Tudo em aberto

Os próximos tempos serão instáveis e não há cenários fechados.

As eleições de domingo deixaram o país num impasse. Não houve maioria absoluta e não há sinais evidentes de que, à esquerda, algum partido se mostre disponível para viabilizar um Governo minoritário da coligação, a não ser que esta faça grandes concessões programáticas. A própria situação de fragilidade do Presidente da República não lhe dá grande margem de manobra para mediar negociações capazes de ultrapassar com sucesso a instabilidade política que os resultados das legislativas prenunciam. Tanto mais que, tendo saído como a força política mais votada, é impossível ignorar que a PaF perdeu centenas de milhares de votos e muitos mandatos na Assembleia da República, ficando absolutamente manietada no cumprimento do seu programa, mesmo que por milagre o conseguisse fazer passar no Parlamento. Cavaco Silva não deixará de ter isso em conta na sua avaliação política, mas não é esse o seu único problema. Do lado do PS, as dificuldades não serão menores. Os números também são dramáticos para António Costa, que perdeu as eleições para a coligação, apesar de quatro anos em que os portugueses sofreram a maior austeridade de que há memória em 40 anos de democracia. Decepcionante, tanto mais que o líder do PS pediu a maioria absoluta até ao último minuto da campanha, contra todos os indicadores e todas as evidências, mas também decepcionante à luz das expectativas que o próprio Costa colocou há um ano sobre si próprio, quando proferiu a sentença de morte sobre António José Seguro, apoucando a sua vitória nas europeias.
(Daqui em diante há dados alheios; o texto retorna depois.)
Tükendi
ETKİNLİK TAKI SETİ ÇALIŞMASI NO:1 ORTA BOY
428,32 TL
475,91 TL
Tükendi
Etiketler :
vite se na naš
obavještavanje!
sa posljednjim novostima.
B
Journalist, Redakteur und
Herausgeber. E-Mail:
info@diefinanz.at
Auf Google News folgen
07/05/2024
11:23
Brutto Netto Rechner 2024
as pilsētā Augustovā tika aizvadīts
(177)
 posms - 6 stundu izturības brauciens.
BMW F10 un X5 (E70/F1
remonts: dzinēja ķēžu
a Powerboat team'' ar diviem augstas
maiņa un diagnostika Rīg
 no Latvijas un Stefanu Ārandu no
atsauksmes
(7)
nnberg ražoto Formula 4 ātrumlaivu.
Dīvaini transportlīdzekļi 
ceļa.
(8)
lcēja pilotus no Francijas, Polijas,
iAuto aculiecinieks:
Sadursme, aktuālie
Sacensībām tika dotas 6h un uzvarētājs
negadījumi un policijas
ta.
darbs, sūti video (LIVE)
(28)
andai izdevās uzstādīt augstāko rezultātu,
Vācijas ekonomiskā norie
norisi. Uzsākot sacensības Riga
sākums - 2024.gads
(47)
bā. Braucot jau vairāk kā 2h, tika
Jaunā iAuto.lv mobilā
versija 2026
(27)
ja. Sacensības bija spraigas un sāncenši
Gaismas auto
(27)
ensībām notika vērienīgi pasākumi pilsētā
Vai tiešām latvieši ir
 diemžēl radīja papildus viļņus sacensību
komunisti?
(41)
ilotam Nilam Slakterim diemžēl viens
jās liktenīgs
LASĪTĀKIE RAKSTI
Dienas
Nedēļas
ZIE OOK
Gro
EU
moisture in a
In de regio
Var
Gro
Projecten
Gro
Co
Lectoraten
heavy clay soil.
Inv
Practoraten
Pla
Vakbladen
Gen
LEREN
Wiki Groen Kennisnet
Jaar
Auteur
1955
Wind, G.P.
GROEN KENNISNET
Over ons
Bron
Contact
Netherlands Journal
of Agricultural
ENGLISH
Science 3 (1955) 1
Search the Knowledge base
Mas Costa não é Seguro e ontem à noite já mandou recados em todas as direcções. Aos que já estão a afiar internamente as facas para lhe cobrar a derrota, avisou que não se demite. Ao sector moderado do partido, deu garantias de que “o PS não contribuirá para maiorias negativas”. À ala mais à esquerda, prometeu indisponibilidade para “viabilizar as políticas da coligação”, enumerando mesmo as quatro linhas vermelhas do seu programa eleitoral – virar de página da austeridade, defesa do Estado social, relançar o investimento na ciência e cultura e respeito pelos compromissos europeus e internacionais de Portugal – e, finalmente, disse ao Bloco e ao PCP que se, de facto, não querem um governo da coligação, então que se comprometam numa alternativa. Em suma, Costa não dá qualquer sinal de querer sair de cena, colocando-se mesmo no epicentro de todas as soluções, seja para não derrubar de imediato um eventual governo minoritário de direita, seja para liderar um executivo à esquerda.
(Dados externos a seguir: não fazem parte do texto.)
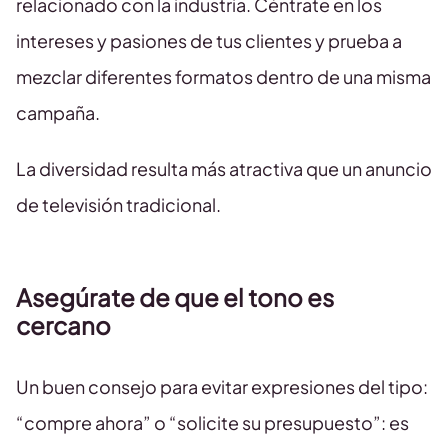
relacionado con la industria. Céntrate en los
intereses y pasiones de tus clientes y prueba a
mezclar diferentes formatos dentro de una misma
campaña.
La diversidad resulta más atractiva que un anuncio
de televisión tradicional.
Asegúrate de que el tono es
cercano
Un buen consejo para evitar expresiones del tipo:
“compre ahora” o “solicite su presupuesto”: es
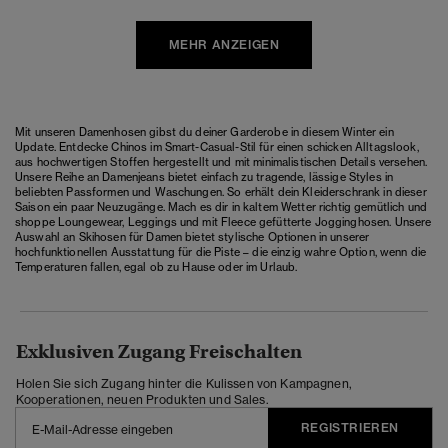
MEHR ANZEIGEN
Mit unseren Damenhosen gibst du deiner Garderobe in diesem Winter ein
Update. Entdecke Chinos im Smart-Casual-Stil für einen schicken Alltagslook,
aus hochwertigen Stoffen hergestellt und mit minimalistischen Details versehen.
Unsere Reihe an Damenjeans bietet einfach zu tragende, lässige Styles in
beliebten Passformen und Waschungen. So erhält dein Kleiderschrank in dieser
Saison ein paar Neuzugänge. Mach es dir in kaltem Wetter richtig gemütlich und
shoppe Loungewear, Leggings und mit Fleece gefütterte Jogginghosen. Unsere
Auswahl an Skihosen für Damen bietet stylische Optionen in unserer
hochfunktionellen Ausstattung für die Piste – die einzig wahre Option, wenn die
Temperaturen fallen, egal ob zu Hause oder im Urlaub.
Exklusiven Zugang Freischalten
Holen Sie sich Zugang hinter die Kulissen von Kampagnen,
Kooperationen, neuen Produkten und Sales.
REGISTRIEREN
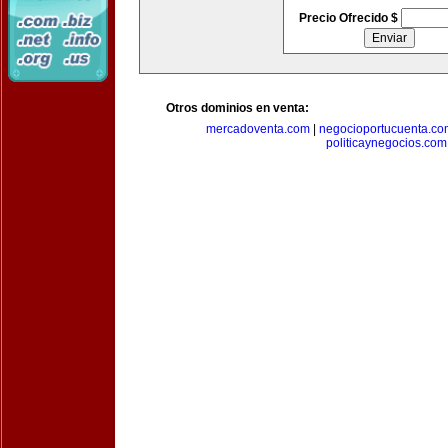
Precio Ofrecido $
Otros dominios en venta:
mercadoventa.com
|
negocioportucuenta.co
politicaynegocios.com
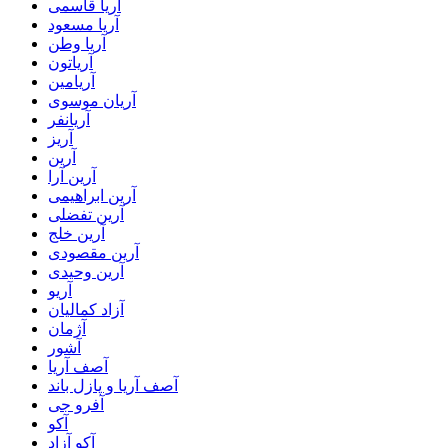
آریا قاسمی
آریا مسعود
آریا وطن
آریاتون
آریامین
آریان موسوی
آریانفر
آریز
آرین
آرین آرا
آرین ابراهیمی
آرین تفضلی
آرین خلج
آرین مقصودی
آرین وحیدی
آریو
آزاد کمالیان
آژمان
آشور
آصف آریا
آصف آریا و پازل باند
آفرو جی
آکو
آکو آزاد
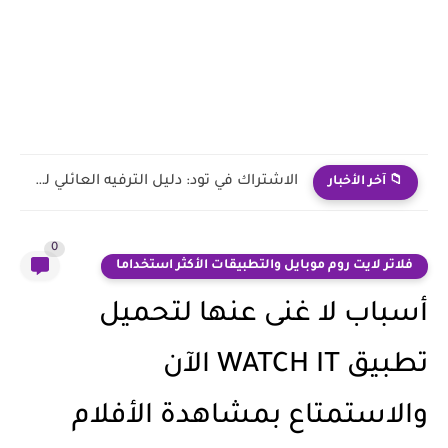
هل الاشتراك في تود يغنيك عن الرسيفر التقليدي؟ مقارنة شاملة...
📁 آخر الأخبار
0
فلاتر لايت روم موبايل والتطبيقات الأكثر استخداما
أسباب لا غنى عنها لتحميل
تطبيق WATCH IT الآن
والاستمتاع بمشاهدة الأفلام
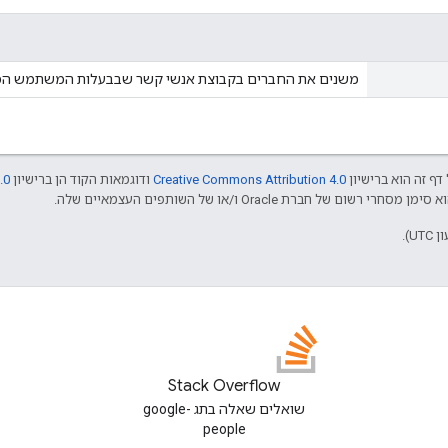
משנים את החברים בקבוצת אנשי קשר שבבעלות המשתמש המ
דף זה הוא ברישיון
Creative Commons Attribution 4.0
ודוגמאות הקוד הן ברישיון
.0
Stack Overflow
שואלים שאלה בתג google-
people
Um dos aspectos mais assinaláveis desta eleição é justamente o peso que ganharam os dois partidos à esquerda do PS. Pela primeira vez, deixaram de ser dispensáveis na procura de uma solução de Governo estável e estarão, sem dúvida, no epicentro das conversações. O seu crescimento exponencial, sobretudo o Bloco de Esquerda, é um sinal de que ninguém se pode alhear.